### [Required action]
Render the lines below as a JSON list of strings, one string per line and no blank lines. Start at the line containing "- After a successful" and continue through the last line.

### [Plain-text document sources]
##########
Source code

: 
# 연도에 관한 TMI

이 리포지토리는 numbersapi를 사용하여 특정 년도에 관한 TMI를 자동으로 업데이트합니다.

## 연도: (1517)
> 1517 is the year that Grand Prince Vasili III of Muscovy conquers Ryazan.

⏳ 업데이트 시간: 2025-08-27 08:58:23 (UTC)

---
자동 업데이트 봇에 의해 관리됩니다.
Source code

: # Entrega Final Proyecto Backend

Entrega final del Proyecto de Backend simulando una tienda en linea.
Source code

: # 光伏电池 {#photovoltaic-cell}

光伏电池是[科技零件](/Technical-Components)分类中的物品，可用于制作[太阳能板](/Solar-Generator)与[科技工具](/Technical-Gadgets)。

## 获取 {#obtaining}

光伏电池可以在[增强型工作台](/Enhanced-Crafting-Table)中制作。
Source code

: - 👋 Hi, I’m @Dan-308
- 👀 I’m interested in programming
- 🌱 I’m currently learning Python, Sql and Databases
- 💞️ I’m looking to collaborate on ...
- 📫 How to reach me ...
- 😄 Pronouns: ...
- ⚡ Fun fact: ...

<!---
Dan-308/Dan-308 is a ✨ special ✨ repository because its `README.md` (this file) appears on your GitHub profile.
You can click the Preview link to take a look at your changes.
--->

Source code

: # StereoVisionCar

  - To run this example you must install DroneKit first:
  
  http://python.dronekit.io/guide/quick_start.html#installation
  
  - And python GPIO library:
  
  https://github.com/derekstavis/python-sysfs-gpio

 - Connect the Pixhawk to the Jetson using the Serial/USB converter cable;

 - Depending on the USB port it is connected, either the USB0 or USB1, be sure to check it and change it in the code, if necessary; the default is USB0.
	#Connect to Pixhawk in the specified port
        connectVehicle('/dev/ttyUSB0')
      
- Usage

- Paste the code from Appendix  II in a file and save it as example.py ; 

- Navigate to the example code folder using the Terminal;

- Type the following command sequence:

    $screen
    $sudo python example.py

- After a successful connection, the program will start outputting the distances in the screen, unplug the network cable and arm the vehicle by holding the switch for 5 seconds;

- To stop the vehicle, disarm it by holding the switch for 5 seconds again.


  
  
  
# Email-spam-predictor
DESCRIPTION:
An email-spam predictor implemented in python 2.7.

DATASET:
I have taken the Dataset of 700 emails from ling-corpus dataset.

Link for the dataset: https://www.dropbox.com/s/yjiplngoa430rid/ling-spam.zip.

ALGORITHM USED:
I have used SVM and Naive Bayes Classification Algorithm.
##########
### [Response to the task]
[
  "- After a successful connection, the program will start outputting the distances in the screen, unplug the network cable and arm the vehicle by holding the switch for 5 seconds;",
  "- To stop the vehicle, disarm it by holding the switch for 5 seconds again.",
  "# Email-spam-predictor",
  "DESCRIPTION:",
  "An email-spam predictor implemented in python 2.7.",
  "DATASET:",
  "I have taken the Dataset of 700 emails from ling-corpus dataset.",
  "Link for the dataset: https://www.dropbox.com/s/yjiplngoa430rid/ling-spam.zip.",
  "ALGORITHM USED:",
  "I have used SVM and Naive Bayes Classification Algorithm."
]